Task goal »
Your answer should consist of all lines in the listing that hold the word "labels".
*-*-*
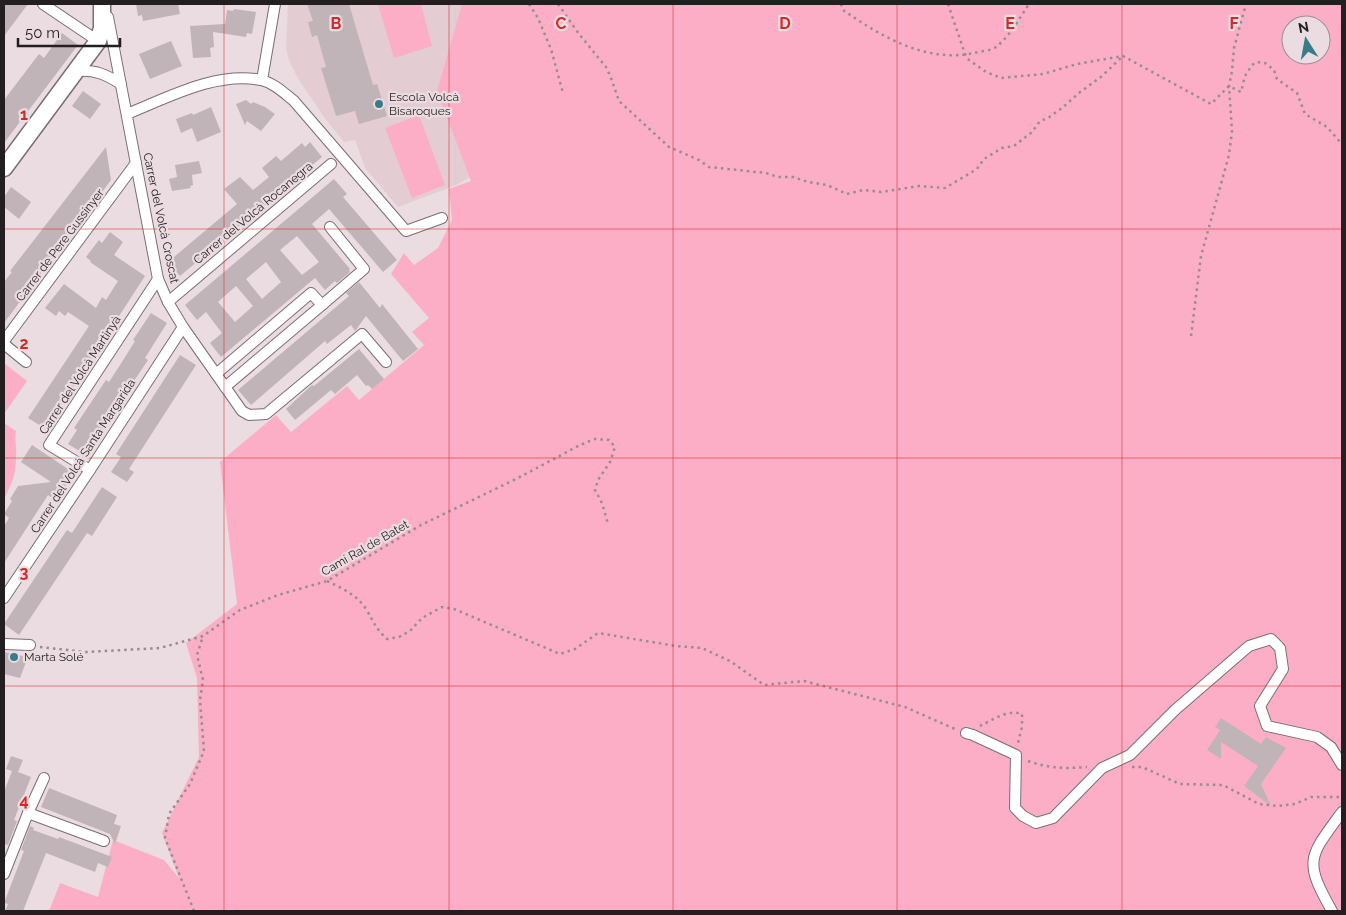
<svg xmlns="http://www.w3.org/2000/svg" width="1346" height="915" viewBox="0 0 1346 915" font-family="Raleway,sans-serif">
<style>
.built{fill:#e3cdd3}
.green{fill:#fcaec6;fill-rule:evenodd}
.building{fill:#c1b4b8;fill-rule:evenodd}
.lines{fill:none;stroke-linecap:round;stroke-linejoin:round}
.street-casing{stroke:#7a6e71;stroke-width:12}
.primary-casing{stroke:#7a6e71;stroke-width:19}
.path{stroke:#978d90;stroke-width:2.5;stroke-dasharray:2.5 4;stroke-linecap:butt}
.street{stroke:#fff;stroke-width:10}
.primary{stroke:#fff;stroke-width:16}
.grid{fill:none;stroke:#d62828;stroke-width:1;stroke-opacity:0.55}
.poi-dot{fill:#377d89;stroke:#eadce0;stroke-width:2}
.labels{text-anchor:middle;stroke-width:4.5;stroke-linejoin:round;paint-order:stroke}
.poi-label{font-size:12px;fill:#231e1f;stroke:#eadce0;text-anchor:start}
.street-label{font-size:12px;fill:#231e1f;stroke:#eadce0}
.grid-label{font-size:16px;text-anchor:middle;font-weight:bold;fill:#d62828;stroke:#eadce0;stroke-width:4.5;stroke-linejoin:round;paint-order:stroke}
</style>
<rect width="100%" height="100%" fill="#eadce0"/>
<path class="built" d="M288,4H465L463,152L470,177L456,185L398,207L365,168L355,140L344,142L324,117L299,80L290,63L286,49Z"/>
<g class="green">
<path d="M378,4H421L432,46L394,58Z"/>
<path d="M462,4H1342V911H49L60,883L98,897L113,840L164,860L179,878L162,833L199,757L197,678L186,643L237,604L220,462L276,415L291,432L347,386L359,400L424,345L412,332L429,318L391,274L404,253L414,265L438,248L452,220L449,189L471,181L437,91ZM1291,25H1321V55H1291Z"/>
<path d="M419,115L445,185L412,198L385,128Z"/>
<path d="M4,363L27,381L4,414Z"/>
<path d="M4,423L16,431C14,439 17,447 16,456C16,474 12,483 4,499Z"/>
</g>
<g class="building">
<path d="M4,4H28L4,36Z"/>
<path d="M136,4H178L180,14L143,21L142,15L138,16Z"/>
<path d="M307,4H349L373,85L377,84L387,116L359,124L355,111L336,116L321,68L326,67L317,35L312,37L308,22L313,21Z"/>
<path d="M234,9L256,12L252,34L247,33L246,37L213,32L214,47L210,48L211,57L193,58L190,26L225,24L227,10L233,11Z"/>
<path d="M62,33L78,45L4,143V100L39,54L44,58Z"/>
<path d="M171,41L182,66L150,79L139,54Z"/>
<path d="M83,91L101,104L90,119L72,106Z"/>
<path d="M246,100L251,104L253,102L265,107L275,114L261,131L247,121L245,125L236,104Z"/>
<path d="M211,107L221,132L197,142L192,128L181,133L176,119L192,113L193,115Z"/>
<path d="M310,142L322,157L180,276L168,262L237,204L224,189L240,177L253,190L269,177L262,168L276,156L281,161L302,143L305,147Z"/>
<path d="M106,147L111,180L4,323V282L12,272L10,271Z"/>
<path d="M199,161L202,173L192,175L193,185L190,186L191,188L172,191L169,179L177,177L175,165Z"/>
<path d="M334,179L347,194L343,197L397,260L383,272L329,209L312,224L350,269L349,270L350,272L337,283L335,281L325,290L315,278L221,357L210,343L222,333L206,312L197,320L185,305ZM297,236L319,262L302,275L280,250ZM266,262L281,282L262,299L246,279ZM236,286L253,306L235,322L218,302Z"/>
<path d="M11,187L31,202L19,219L4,207V197Z"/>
<path d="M110,232L123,242L114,255L145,276L46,429L28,418L89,326L68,312L65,316L59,311L56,316L45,308L64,284L96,308L102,297L106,300L118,281L90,262L91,261L86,257L99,240L102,243Z"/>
<path d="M359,282L380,308L382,304L418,349L403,361L366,316L355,331L351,325L327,344L325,341L251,405L238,390L349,296L346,293Z"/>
<path d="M151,313L167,323L145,358L148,360L130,387L127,385L113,405L100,425L104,428L86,455L68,444L77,430L74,428L106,380L109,382L122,362L135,341L133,340Z"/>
<path d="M359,349L384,379L372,389L368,385L366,386L357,375L335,394L331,390L295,420L286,409L312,385L314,386Z"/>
<path d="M180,355L196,365L129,469L134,472L127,482L111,472L121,457L116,454Z"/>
<path d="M32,445L74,473L56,501L48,495L4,563V526L9,518L4,514L12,501L10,499L18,486L51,482L21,462Z"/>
<path d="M102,487L117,497L92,536L87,533L19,635L4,624L67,530L72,533Z"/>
<path d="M4,652L28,657L20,678L4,674Z"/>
<path d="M1221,718L1261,744L1266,737L1286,748L1261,784L1271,806L1244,786L1258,766L1221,742V759L1207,750L1220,730L1215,727Z"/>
<path d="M11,756L23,760L18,772L31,777L14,820L17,821L8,845L4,844V792L12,771L6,769Z"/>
<path d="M49,788L117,815L114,824L121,826L115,844L110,834L41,807Z"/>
<path d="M30,826L34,828L33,830L58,839L59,837L112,857L108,867L98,863L95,872L46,853L23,911H5L8,904L4,903L24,851L21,850Z"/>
</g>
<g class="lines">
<defs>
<g id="street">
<path d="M43,4L98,41"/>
<path d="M108,17L158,279L168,302L183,327L242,411L249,415L266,414L362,334L386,362"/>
<path d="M77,71C96,70 105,74 121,84"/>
<path d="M262,80L275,4"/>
<path d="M127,114C167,98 216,71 261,80C274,83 284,93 294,101L406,231L442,218"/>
<path d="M168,302L331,164"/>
<path d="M322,305L364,269L330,227"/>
<path d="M4,341L136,163"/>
<path d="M4,344L26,362"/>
<path d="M216,374L311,293L322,305L225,387"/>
<path d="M90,470L49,445L158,279"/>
<path d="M4,598L90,470L183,327"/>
<path d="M4,644L30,645"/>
<path d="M966,733L973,735L1016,755L1015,808L1023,816L1036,823L1053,818L1102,768L1130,755L1175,710L1249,646L1271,639L1280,648L1283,669L1260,706L1267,726L1317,737L1331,747L1342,765"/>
<path d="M28,813L44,778"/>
<path d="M4,874L28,813L104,841"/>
<path d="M1332,911C1303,860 1309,857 1342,812"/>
</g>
<path id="primary" d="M4,168L98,41L102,28V4"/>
</defs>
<use href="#street" class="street-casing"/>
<use href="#primary" class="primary-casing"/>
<g class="path">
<path d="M529,4L538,18L551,49L563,93"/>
<path d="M558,4L579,34L606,67L611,78L619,101L669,147L699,160L709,167L766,173L778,177H793L808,182L827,185L847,194L863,190L881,192L919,186L945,188L977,169L984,159L1002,148L1014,146L1032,132L1040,121L1048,118L1062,108L1079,93L1102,76L1123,56"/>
<path d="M841,4L843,10C882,37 926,63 974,53C981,51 991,51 996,47C1010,36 1019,19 1029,4"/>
<path d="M948,4L965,54L969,60L986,72L1001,78L1043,74L1077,64L1123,56L1211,104L1229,86L1241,92L1245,76L1252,65L1257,62L1265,63L1274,70L1277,79L1297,93L1305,114L1327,127L1342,144"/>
<path d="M1191,336L1201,256L1229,155L1232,131L1229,86L1232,71L1234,48L1246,4"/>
<path d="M327,581C342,588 357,595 366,609C374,622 375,628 387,639L399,637L410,631L422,618L442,607L454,609L560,654L575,649L598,633L676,646L702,648L730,661L764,685L804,681L905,707L955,729"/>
<path d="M40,647L86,652L160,648L203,636L240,610L278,595L327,581L421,525L518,478L580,445L595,439L609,440L615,447L610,462L598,480L595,490L602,503L608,524"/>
<path d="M980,726C992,720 1008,709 1022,714V727L1018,743"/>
<path d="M1028,761C1047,768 1066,769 1087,767"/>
<path d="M1132,767H1142L1180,784L1223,785L1259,804L1278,806L1295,804L1311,797H1342"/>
<path d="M194,911L165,838L169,814L190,784L204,751L200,700L203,680L197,655L203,636"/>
</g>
<use href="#street" class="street"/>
<use href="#primary" class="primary"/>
</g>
<path class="grid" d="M224,4V911M449,4V911M673,4V911M897,4V911M1122,4V911M4,229H1342M4,458H1342M4,686H1342"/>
<g class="poi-dot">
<circle cx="379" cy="104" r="5"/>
<circle cx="14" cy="657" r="5"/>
</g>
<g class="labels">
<g class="poi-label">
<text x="389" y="101">Escola Volcà<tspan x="389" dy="14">Bisaroques</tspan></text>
<text x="24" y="661">Marta Solé</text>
</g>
<g class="street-label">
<text transform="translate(253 213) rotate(-40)" y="4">Carrer del Volcà Rocanegra</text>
<text transform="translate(161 218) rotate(78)" y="4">Carrer del Volcà Croscat</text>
<text transform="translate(60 245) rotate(-53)" y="4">Carrer de Pere Gussinyer</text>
<text transform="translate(80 375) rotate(-57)" y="4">Carrer del Volcà Martinyà</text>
<text transform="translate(83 456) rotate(-57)" y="4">Carrer del Volcà Santa Margarida</text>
<text transform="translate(365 548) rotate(-30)" y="4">Camí Ral de Batet</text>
</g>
</g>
<g class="grid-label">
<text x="336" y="29">B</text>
<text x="561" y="29">C</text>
<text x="785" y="29">D</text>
<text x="1010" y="29">E</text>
<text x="1234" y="29">F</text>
<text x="24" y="120">1</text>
<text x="24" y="349">2</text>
<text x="24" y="578">3</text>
<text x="24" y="806">4</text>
</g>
<rect width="1346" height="915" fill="none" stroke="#231e1f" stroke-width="10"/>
<g transform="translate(1306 40) rotate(349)"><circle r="24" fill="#eadce0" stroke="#9a9093"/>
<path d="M0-4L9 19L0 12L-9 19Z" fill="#377d89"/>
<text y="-8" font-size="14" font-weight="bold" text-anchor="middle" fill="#231e1f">N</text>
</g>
<path d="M18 38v8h102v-8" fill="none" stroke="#231e1f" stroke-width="2.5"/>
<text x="25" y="38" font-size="15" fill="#231e1f" stroke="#eadce0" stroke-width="4" paint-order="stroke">50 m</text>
</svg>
*-*-*
The completed task »
.labels{text-anchor:middle;stroke-width:4.5;stroke-linejoin:round;paint-order:stroke}
<g class="labels">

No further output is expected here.